The Order also encouraged aggressive expansion of vouchers, so Americans can escape the recalcitrant public schools and send their children to a school that already does all of those nice “Christian-y” things.
I’ve frequently written about the conservative campaign to eliminate any and all vestiges of the civil rights era. By attacking the 1619 Project, dismantling affirmative action and making patently false claims about DEI and CRT, they express what appears to be pent-up frustration felt by a plurality of Americans. Whenever life seems unfair or difficult for white folks, the resentment toward what they see as racial preference soars. I’ve used the crude phrase “shit slides downhill” to characterize this phenomenon. It is a historic truth that those who feel dumped on by life are the most inclined to dump on others.
The “patriotism” demanded by the executive order exemplifies a very narrow and ultimately dangerous concept. Patriotism itself is problematic. Love of country can, I suppose, be rooted in appreciation for and understanding of the elegance of our system and the principles on which it was founded. But the “patriotism” implicit in the MAGA movement is not about those things. It is a demand for conformity and unquestioning allegiance, two notions that are diametrically opposed to the imperfect beauty of our democratic republic. Every step of progress over our 249 year history has come from rejecting conformity and demanding that our allegiance be earned.
While the analogy may seem forced, the relationship between citizen and state cannot be like like an arranged marriage. Love is a choice, not a command. It should be self-evident that no person can be instructed to love another. It is only through knowing, questioning, examining and challenging one another that real love can emerge and be sustained. And so it is, or should be, with love of country.
Like personal love, love of country has reciprocal obligations. A democracy is a sprawling community with expectations that we both participate in and benefit from the arrangements that we agree upon. It is part contract, in the sense of the Constitution and body of laws to which we stipulate, and part social contract, in the sense of the extra-legal understandings that guide our community values and social relationships. As with personal relationships, neighborhoods, towns and cities, national harmony is possible only to the extent that the arrangements provide reasonably for the needs and aspirations of the community’s members.
Our trajectory as a country reveals undulating progress, where imbalances that threatened the community were addressed by revolt, redress, recalibration and reconciliation. These things include the end of slavery, sliding back into Jim Crow, moving forward toward voting rights and civil rights, and now sliding back into an insincere complacency where conservatives are screaming “Enough already!”
That undulating progress continues only if the coming generations are encouraged to be loving critics, not compliant minions. Loving criticism demands honesty and transparency. The absolute worse thing for children is to pledge thoughtless devotion to a God, a flag or a nation. They should not required to say our country is “exceptional” when they can see that it is not. They should be encouraged to acknowledge their “white privilege” so that they might be willing to yield now and then. Believe me, kids of color have no problem identifying white privilege!

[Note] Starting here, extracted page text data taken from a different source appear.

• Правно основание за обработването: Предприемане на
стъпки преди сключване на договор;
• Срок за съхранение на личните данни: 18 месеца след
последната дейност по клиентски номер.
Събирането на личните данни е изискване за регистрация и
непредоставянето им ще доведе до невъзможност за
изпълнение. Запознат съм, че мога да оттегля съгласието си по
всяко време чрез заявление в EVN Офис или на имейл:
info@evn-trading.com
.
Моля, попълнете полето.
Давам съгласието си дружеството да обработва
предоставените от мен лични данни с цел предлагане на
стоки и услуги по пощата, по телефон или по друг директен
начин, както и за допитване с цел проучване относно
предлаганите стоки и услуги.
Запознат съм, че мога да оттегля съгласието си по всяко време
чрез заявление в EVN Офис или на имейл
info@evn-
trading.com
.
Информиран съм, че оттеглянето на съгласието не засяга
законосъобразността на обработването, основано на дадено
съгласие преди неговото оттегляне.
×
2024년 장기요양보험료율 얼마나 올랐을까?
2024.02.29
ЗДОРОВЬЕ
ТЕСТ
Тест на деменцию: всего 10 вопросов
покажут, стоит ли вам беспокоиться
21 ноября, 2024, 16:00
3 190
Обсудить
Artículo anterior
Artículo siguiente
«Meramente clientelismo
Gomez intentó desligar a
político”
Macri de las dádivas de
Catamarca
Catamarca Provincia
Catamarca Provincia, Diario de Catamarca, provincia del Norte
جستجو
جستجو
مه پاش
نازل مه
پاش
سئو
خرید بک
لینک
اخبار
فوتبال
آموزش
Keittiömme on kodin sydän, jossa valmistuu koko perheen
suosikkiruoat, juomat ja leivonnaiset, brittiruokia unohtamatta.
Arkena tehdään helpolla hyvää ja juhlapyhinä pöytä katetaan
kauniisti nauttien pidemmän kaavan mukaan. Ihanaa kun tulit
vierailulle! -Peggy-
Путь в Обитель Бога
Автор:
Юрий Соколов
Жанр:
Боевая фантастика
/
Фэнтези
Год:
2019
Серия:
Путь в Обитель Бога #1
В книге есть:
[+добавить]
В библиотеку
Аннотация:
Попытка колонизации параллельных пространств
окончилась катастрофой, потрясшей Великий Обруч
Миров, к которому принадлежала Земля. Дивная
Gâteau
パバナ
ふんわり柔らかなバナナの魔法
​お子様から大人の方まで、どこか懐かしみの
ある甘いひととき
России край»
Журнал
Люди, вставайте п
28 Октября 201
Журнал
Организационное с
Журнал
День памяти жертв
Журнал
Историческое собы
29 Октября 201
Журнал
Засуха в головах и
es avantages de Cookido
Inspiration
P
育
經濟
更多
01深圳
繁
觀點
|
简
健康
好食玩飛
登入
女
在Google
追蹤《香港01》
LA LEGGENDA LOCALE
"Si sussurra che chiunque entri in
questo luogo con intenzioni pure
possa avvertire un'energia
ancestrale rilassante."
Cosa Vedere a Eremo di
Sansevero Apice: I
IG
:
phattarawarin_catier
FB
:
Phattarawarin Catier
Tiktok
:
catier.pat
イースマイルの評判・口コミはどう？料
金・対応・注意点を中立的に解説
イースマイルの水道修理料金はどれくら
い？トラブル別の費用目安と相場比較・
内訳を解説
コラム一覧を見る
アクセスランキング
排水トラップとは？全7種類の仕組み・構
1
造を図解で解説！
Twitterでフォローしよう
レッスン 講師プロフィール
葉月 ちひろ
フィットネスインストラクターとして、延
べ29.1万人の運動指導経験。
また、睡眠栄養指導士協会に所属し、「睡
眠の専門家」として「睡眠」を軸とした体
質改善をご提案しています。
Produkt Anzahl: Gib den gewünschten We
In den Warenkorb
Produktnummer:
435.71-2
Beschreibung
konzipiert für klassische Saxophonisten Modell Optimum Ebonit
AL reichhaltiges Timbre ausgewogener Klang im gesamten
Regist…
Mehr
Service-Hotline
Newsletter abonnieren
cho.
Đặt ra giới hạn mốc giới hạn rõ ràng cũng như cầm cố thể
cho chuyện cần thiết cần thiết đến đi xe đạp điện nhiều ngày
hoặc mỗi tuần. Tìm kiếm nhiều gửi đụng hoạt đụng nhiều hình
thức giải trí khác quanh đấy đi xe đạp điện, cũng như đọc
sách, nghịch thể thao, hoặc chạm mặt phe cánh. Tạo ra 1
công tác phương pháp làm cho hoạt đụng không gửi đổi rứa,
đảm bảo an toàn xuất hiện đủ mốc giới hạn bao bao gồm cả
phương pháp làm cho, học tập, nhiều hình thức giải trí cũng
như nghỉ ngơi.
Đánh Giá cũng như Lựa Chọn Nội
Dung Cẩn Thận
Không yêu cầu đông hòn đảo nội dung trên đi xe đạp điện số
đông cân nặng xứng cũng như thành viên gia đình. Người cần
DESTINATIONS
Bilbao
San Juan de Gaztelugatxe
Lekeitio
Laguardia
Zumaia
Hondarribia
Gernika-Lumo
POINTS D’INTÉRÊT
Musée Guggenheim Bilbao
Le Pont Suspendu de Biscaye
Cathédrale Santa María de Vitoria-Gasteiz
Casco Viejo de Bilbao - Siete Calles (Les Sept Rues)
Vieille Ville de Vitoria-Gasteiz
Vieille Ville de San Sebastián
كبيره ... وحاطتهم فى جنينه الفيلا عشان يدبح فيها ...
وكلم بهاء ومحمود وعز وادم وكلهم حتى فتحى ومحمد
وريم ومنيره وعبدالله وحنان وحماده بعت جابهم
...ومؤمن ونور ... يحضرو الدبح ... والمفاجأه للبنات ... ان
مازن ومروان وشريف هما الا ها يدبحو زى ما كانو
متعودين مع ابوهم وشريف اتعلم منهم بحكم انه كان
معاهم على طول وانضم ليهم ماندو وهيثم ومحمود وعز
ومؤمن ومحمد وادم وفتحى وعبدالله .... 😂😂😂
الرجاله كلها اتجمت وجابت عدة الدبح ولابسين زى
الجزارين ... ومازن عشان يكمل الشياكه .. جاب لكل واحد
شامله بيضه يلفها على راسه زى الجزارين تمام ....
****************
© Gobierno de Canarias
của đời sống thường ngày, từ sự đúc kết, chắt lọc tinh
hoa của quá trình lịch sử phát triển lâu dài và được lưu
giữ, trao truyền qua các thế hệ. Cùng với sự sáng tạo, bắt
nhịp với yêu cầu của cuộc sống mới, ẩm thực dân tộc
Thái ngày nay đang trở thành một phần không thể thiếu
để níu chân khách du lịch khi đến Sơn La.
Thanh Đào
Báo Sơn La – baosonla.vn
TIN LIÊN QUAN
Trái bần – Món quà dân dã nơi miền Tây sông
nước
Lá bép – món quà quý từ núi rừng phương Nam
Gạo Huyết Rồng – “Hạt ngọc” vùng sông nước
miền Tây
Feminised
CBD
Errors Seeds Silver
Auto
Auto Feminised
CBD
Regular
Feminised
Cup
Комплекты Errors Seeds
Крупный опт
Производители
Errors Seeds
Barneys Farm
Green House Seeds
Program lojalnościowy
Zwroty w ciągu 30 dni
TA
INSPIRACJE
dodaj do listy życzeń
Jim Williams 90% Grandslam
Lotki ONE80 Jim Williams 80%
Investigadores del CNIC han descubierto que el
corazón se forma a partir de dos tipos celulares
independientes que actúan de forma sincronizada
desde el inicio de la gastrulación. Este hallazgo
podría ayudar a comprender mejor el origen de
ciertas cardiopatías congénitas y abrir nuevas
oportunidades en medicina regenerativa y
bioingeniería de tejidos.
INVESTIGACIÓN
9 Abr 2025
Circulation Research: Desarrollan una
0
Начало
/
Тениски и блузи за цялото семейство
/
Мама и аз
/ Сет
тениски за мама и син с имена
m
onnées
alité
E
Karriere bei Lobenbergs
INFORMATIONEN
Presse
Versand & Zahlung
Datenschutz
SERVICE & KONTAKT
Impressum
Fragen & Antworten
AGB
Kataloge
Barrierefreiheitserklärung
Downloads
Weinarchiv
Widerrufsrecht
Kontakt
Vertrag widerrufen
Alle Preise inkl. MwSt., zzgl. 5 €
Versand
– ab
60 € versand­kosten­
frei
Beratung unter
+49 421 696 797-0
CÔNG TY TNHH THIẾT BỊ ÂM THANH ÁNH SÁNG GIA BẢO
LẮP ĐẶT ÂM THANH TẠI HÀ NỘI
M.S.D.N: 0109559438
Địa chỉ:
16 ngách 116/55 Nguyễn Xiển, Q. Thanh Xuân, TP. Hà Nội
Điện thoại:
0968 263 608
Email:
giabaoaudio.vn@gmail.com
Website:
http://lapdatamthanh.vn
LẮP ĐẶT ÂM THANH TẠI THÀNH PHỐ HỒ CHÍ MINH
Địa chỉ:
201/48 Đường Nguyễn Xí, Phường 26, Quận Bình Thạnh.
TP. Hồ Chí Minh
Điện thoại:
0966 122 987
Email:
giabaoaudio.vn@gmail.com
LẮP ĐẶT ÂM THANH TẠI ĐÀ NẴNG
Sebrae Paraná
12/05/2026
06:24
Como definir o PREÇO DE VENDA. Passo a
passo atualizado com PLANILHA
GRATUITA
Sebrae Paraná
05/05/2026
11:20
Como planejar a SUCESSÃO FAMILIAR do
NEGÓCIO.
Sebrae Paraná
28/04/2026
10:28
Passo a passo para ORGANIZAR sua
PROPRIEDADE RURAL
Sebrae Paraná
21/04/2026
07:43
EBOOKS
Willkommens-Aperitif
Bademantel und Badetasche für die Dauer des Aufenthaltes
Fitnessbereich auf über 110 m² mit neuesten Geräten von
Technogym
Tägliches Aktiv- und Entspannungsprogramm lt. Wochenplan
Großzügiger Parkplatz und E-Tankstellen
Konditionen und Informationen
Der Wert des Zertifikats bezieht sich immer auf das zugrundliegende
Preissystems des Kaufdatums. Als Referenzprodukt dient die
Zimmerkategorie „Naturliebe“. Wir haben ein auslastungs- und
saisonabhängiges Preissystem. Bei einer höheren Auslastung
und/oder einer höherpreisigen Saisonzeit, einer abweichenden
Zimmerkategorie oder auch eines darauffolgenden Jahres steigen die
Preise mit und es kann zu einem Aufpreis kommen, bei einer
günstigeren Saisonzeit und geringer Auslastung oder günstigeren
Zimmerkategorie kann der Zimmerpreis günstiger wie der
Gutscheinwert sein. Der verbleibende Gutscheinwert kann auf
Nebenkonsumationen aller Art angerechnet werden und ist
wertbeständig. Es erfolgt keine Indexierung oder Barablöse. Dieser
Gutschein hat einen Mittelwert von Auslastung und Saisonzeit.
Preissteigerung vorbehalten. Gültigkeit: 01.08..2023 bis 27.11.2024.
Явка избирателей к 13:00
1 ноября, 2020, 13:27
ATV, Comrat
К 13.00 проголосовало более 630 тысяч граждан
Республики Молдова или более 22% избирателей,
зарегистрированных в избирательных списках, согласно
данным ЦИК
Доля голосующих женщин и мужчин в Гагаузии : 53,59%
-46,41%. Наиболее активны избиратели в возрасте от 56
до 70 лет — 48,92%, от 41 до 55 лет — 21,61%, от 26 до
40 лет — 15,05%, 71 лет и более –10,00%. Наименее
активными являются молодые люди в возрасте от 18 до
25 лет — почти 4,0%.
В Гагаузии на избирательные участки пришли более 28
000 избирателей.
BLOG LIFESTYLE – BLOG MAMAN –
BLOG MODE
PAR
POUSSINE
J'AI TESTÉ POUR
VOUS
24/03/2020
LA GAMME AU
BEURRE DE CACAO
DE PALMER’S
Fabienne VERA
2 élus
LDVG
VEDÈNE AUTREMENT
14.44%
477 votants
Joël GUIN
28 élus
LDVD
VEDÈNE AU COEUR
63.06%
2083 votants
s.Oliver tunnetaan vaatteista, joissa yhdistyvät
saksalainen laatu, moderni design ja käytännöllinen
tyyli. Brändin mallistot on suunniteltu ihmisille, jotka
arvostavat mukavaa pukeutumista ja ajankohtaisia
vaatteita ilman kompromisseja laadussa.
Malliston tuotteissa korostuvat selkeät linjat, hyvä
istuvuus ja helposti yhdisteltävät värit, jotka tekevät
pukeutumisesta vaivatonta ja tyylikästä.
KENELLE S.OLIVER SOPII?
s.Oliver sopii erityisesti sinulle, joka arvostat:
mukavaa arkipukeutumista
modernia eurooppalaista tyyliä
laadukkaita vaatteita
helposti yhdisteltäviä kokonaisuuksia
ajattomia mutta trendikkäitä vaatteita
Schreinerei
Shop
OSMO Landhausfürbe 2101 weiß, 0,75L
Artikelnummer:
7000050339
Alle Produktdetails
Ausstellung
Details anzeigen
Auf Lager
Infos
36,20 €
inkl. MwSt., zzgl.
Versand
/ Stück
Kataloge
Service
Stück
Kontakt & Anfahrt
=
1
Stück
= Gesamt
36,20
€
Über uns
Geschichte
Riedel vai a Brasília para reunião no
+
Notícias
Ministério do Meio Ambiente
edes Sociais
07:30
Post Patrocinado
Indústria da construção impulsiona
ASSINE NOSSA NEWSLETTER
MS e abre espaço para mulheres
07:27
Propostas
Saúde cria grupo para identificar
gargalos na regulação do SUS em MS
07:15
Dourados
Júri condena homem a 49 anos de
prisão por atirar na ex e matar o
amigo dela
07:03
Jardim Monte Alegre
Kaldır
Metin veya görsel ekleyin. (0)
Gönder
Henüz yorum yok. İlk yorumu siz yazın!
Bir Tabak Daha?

I find the broad rejection of DEI to be infuriating and bewildering. Diversity, equity and inclusion are prime among the aspirations that have animated nearly every bit of progress that might make the United States admirable. And this is what our government, with eager complicity among so-called progressives, is banishing.
If our kids must pledge something, how about this:
I pledge allegiance to the ongoing project to create a beloved community, founded on the principles of liberty, justice, diversity, equity and inclusion for all.